Zucal, Filosofia della nascita, Morcelliana, Brescia 2017

«Essere per la morte» o «essere per la nascita? Siamo fondamentalmente esseri «mortali» o «natali»? Silvano Zucal, professore di Filosofia teoretica e Filosofia della religione all’Università di Trento, fa notare come il panorama filosofico del Novecento «sia stato dominato da un ritorno davvero imponente della tanatologia filosofica, da Martin Heidegger a Max Scheler, da Vladimir Jankélévitch a Paul Ludwig Landsberg», fino a porre «in evidenza lo statuto esistenziale dell’Esserci umano come “essere-per-la-morte” (Sein zum Tode), per usare il linguaggio heideggeriano» (p. 7). Nella filosofia del secondo Novecento, però, c’è stata una significativa ripresa della tematica che mette in rilievo la nascita, e non la morte, come cifra fondamentale dell’uomo.

L’autore vuole porre l’attenzione su quest’ultimo punto e, dopo un capitolo introduttivo, contrappone sei capitoli legati a una visione tragica del nascere a cinque capitoli che ne sviluppano una visione luminosa. Qui, in questa luce e in questa sacralità – per dirla con Hölderlin –, l’essere umano, rimanendo orientato verso la propria «sorgente nativa», non smette mai di riconoscere nell’«essere-per-la-nascita» il suo statuto esistenziale.

I sei capitoli dedicati alla visione tragica del nascere si aprono con la lezione della grecità: «Meglio non essere nati», recita il celebre detto di Sileno. Si passa poi all’Antico Testamento, dove, con riferimento ai libri di Geremia, Giona, Isaia, Giobbe e Qoelet, la nascita viene vista in maniera negativa e viene persino maledetta: «Perisca il giorno in cui nacqui» (Gb 3,3). Il quadro cambia radicalmente nel Nuovo Testamento, con l’annuncio della nascita di Gesù: «nascere è la premessa di una perfetta letizia». Ma a questa visione si contrappone quella dello gnostico, che «anela al ritorno a quello stato che precedeva quella sua “maledetta nascita” che lo ha condotto nel mondo, nel tempo e, soprattutto, lo ha reso un essere corporeo» (p. 118). Poi, in età tardo-cristiana e medievale, la nascita assume caratteristiche negative, perché macchiata dal peccato, e questo diventa un vero e proprio topos medievale. L’autore prende infine in considerazione due filosofi del Novecento, Emil Cioran e Günther Anders, che colgono nella nascita la vera maledizione dell’esistenza.

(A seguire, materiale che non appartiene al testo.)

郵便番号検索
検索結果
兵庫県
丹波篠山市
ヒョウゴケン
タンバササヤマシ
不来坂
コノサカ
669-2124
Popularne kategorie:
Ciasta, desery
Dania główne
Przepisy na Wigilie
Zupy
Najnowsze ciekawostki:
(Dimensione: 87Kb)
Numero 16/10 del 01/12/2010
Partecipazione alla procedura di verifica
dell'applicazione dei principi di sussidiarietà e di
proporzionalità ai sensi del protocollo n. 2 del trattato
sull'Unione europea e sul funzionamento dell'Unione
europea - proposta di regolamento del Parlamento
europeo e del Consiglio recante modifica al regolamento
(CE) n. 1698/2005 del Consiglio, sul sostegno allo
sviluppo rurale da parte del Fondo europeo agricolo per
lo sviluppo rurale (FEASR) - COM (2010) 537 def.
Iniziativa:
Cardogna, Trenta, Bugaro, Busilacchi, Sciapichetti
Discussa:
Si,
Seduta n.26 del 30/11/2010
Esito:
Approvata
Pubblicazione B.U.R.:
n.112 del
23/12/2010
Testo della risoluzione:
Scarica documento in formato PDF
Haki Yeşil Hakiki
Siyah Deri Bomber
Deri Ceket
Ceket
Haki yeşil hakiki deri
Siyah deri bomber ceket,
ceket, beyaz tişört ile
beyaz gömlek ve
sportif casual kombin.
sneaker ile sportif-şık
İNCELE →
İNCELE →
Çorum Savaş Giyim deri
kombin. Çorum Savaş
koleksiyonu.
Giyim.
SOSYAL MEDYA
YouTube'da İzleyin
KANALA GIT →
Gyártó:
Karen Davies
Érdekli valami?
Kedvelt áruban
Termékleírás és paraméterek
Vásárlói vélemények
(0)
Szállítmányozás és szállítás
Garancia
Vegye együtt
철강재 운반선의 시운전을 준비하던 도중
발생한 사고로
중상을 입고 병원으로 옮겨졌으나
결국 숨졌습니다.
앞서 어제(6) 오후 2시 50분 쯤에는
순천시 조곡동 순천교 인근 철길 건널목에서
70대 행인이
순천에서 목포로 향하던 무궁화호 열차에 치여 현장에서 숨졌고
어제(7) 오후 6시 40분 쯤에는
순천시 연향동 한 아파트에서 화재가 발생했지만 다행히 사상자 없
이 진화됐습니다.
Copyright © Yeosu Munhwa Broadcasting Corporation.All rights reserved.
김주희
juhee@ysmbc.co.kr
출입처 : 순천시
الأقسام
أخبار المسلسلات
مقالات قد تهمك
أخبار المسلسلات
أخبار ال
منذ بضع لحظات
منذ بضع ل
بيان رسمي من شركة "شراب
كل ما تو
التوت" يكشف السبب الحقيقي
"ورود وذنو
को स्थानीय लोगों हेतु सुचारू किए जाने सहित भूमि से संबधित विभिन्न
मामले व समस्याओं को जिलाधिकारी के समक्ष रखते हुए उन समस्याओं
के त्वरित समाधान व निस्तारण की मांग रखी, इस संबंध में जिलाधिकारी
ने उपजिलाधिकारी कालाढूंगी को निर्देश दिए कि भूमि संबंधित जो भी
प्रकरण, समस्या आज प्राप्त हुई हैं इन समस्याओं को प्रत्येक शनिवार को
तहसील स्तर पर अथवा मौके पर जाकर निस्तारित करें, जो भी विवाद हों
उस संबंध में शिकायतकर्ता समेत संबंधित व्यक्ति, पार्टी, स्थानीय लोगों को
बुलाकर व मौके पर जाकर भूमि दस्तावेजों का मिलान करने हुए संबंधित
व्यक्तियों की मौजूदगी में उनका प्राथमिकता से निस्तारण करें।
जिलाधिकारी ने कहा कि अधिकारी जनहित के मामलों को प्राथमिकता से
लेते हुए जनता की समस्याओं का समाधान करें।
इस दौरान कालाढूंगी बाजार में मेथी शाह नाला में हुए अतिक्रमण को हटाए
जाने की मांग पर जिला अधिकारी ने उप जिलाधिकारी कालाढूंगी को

I capitoli dedicati alla visione luminosa del nascere si aprono con il filosofo Peter Sloterdijk, che «ha còlto, fin da subito, come un grave problema filosofico […] la mancanza di un approccio teorico all’evento della nascita in tutte le sue possibili implicazioni» (p. 235). Egli infatti ha ritenuto la nascita come «il punto in cui convergono la filosofia dell’esistenza, la psicoanalisi e buona parte della storia della cultura» (ivi), rivoluzionando la celebre definizione di Martin Heidegger dell’esserci, «essere-nel-mondo», con la formula più dinamica «venire-al-mondo». Poi l’attenzione si rivolge ad Hannah Arendt, che viene presentata come la «madre del pensiero della nascita»: il nascere è proposto come «autoaffermazione libera da parte di ogni uomo che viene al mondo», costituendo una «vera e propria “inizialità” sorgiva» (p. 316).

Dopo aver esaminato la fenomenologia della nascita in Michel Henry, Jean-­Luc Marion ed Emmanuel Levinas, l’autore espone il pensiero di Maria Zambrano, la quale evidenzia che l’uomo è «destinato a una “nascita interminabile”» (p. 433); come destinatario del dono della vita, egli è anche investito dell’impegno «inderogabile di vivere» la vita, assumendola «in una traiettoria di continue rinascite»: infatti, «senza le rinascite, la vita si insterilisce e muore» (p. 434).

L’ultimo capitolo è dedicato a Romano Guardini, per il quale l’elemento decisivo è l’autoaccettazione (Selbstannahme), ossia l’essere d’accordo di esistere, l’accettazione piena della nascita in chiave fiduciale, che però ha bisogno di essere sostenuta dalla fede. Nella prospettiva di Guardini, «l’accettazione autentica è possibile unicamente in ordine a un’istanza in cui ci si possa [davvero] fidare, ed essa è il Dio vivente. […] Solo così la nascita sarà una benedizione e non l’oggetto di una maledizione come nella sentenza silenica» (p. 520).